La conocida metáfora de la rana hervida, que ilustra la incapacidad de reaccionar ante problemas que se intensifican gradualmente, se aplica ahora a la situación económica de la Costa Brava. Mientras el sector celebra la llegada de más cruceros y el aumento de visitantes fuera de temporada, surgen voces que cuestionan si esta estrategia realmente diversifica la economía o, por el contrario, acentúa su dependencia turística.

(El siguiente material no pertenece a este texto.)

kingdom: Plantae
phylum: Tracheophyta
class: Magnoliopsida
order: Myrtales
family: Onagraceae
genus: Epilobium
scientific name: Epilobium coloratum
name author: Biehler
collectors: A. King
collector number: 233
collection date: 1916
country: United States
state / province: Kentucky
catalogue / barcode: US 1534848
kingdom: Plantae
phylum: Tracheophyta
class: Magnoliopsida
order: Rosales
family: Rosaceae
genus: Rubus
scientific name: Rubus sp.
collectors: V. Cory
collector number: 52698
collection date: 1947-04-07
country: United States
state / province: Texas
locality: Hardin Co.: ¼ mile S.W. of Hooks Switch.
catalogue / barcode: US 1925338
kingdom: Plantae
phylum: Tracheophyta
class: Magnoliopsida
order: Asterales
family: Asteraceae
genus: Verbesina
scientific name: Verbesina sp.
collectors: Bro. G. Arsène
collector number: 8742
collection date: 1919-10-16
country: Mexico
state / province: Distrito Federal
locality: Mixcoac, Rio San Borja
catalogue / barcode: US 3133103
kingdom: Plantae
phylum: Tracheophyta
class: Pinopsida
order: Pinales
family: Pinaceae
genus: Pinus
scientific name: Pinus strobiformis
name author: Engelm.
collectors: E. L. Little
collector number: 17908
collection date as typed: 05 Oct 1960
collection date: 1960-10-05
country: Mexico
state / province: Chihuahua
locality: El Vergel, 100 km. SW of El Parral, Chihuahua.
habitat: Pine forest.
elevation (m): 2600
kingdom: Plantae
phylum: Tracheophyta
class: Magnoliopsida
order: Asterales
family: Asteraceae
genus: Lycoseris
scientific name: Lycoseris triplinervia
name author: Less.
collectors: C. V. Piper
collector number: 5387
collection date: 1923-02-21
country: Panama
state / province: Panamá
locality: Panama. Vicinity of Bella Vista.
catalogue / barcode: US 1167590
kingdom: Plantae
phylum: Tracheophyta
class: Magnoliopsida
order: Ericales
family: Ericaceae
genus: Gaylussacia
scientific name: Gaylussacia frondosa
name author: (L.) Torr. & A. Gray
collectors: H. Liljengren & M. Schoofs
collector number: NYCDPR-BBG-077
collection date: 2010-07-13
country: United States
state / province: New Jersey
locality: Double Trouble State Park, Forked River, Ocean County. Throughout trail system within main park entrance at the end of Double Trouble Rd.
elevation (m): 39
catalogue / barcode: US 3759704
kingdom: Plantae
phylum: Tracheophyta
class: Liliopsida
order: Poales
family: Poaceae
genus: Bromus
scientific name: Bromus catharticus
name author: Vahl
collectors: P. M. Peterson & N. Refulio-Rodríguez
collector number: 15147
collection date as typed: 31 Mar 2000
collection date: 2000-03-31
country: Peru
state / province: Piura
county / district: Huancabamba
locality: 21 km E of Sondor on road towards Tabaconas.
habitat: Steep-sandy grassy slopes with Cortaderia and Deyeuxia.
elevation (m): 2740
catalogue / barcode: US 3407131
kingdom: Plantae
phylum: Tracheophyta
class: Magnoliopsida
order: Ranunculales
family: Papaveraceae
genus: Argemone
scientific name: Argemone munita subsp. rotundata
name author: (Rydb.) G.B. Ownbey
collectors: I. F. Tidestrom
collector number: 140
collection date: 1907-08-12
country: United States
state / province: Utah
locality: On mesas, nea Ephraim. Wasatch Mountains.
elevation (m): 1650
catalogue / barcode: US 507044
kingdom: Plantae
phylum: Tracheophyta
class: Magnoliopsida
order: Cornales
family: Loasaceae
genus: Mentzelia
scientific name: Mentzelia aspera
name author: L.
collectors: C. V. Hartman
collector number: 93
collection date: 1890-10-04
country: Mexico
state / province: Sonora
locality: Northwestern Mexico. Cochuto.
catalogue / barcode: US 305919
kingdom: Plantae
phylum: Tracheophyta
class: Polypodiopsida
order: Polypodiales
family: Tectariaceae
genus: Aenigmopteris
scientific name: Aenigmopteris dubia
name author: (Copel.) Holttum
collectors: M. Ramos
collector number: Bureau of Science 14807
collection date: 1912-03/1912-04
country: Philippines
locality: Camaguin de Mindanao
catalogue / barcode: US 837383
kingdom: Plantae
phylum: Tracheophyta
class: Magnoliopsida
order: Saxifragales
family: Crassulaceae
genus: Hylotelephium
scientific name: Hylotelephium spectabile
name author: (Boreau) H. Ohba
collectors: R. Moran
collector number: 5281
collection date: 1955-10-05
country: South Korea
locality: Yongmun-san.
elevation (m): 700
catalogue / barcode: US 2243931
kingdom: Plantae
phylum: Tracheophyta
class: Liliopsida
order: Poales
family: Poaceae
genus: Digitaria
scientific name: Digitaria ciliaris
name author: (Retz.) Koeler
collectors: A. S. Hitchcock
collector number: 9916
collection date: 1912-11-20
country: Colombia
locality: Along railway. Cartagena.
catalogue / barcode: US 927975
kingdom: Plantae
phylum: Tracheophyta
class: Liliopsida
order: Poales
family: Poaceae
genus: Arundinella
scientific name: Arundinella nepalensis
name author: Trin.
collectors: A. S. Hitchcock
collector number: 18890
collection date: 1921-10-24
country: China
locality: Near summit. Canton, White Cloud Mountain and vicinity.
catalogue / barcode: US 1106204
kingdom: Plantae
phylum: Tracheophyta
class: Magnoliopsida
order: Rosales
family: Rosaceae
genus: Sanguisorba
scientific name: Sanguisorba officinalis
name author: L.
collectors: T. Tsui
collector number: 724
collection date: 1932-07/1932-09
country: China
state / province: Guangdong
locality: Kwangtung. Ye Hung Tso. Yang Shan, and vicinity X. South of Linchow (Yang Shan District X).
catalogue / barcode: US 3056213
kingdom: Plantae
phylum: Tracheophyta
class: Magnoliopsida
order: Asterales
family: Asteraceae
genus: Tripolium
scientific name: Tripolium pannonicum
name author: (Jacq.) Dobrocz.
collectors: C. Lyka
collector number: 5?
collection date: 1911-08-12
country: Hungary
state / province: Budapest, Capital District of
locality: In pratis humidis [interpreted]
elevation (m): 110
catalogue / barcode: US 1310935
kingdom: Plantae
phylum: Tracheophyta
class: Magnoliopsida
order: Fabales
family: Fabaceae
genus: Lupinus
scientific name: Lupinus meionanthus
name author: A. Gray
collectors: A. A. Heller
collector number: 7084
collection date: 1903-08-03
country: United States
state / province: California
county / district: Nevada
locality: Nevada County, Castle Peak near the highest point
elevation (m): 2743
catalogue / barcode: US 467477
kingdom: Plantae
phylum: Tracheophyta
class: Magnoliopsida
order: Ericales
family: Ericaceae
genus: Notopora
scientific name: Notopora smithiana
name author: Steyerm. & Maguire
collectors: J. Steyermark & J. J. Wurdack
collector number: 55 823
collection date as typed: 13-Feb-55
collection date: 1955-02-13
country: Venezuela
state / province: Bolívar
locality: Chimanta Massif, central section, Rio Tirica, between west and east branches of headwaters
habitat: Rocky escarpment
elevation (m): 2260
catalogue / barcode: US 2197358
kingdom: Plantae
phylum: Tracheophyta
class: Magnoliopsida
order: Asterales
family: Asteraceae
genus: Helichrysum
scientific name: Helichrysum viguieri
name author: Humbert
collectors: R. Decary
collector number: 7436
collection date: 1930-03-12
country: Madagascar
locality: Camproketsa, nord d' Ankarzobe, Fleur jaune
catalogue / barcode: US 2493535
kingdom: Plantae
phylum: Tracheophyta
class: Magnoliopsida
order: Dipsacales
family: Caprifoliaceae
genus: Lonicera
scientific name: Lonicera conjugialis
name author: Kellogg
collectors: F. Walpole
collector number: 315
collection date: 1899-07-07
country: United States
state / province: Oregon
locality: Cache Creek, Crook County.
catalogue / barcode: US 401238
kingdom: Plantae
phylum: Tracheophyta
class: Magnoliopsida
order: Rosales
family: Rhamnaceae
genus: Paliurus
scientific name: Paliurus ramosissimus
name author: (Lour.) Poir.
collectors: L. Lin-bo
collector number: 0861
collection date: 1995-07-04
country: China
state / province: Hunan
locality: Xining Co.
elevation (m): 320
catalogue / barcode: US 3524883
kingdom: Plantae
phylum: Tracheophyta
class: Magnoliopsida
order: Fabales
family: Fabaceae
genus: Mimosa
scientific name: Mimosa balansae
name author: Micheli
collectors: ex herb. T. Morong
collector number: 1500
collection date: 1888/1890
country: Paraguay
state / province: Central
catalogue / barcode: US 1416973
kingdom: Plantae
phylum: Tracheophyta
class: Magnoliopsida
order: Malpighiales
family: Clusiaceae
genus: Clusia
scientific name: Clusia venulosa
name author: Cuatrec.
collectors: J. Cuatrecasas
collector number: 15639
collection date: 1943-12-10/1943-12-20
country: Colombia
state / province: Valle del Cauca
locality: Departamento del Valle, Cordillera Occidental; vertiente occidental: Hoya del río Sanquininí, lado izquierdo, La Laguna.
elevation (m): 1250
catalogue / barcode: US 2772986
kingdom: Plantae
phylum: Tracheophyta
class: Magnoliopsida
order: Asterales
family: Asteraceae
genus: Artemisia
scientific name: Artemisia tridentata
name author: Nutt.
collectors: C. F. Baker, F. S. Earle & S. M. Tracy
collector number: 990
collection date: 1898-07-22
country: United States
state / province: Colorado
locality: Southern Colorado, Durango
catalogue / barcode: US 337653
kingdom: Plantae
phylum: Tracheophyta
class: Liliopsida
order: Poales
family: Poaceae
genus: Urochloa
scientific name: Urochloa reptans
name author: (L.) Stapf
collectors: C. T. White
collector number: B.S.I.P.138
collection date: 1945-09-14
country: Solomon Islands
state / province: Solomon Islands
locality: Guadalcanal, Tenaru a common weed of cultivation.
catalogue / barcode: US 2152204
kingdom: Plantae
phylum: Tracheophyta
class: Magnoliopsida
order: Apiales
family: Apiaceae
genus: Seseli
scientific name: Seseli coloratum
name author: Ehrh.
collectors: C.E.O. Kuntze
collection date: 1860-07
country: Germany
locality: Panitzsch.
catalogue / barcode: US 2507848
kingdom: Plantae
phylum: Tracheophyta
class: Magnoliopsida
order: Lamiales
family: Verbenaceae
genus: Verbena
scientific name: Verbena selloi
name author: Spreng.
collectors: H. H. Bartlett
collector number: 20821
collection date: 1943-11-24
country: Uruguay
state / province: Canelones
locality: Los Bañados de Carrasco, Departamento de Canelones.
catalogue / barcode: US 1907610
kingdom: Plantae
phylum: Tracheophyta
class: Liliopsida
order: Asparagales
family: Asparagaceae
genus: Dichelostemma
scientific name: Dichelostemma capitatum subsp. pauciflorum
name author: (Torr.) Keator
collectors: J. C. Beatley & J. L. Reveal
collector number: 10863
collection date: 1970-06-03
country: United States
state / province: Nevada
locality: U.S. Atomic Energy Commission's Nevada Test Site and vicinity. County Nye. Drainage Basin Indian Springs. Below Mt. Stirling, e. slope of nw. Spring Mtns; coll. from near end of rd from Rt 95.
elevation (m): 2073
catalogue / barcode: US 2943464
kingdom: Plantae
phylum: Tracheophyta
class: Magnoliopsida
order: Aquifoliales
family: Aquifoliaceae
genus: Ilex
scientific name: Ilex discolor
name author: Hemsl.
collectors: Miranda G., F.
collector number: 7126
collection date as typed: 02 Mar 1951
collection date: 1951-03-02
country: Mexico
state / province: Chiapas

La idea de que alargar la temporada turística equivale a diversificar la economía es cada vez más aceptada. Sin embargo, esta visión podría ser engañosa. Extender la presencia de turistas a lo largo del año no reduce la dependencia del sector, sino que simplemente la prolonga durante más meses, sin abordar la necesidad de potenciar otros sectores productivos que podrían ofrecer una mayor estabilidad y un futuro más sólido para el territorio.

"Alargar la temporada turística no significa reducir la dependencia del turismo. Significa, simplemente, depender de él durante más meses al año."

un portavoz de Ràdio Capital
El aumento continuado del número de turistas, incluso si se distribuye mejor a lo largo del año, no resuelve el problema fundamental de la dependencia excesiva de una única actividad económica. Esta situación puede llevar a un punto en que el mismo sector turístico ya no pueda satisfacer las necesidades básicas del territorio, como el acceso a la vivienda, salarios dignos, servicios públicos de calidad o la calidad de vida de los residentes permanentes.
La cuestión clave, entonces, no sería cómo conseguir turismo durante más meses, sino qué sucederá cuando se constate que se han dedicado décadas a calentar el agua sin haber construido alternativas económicas reales y sostenibles.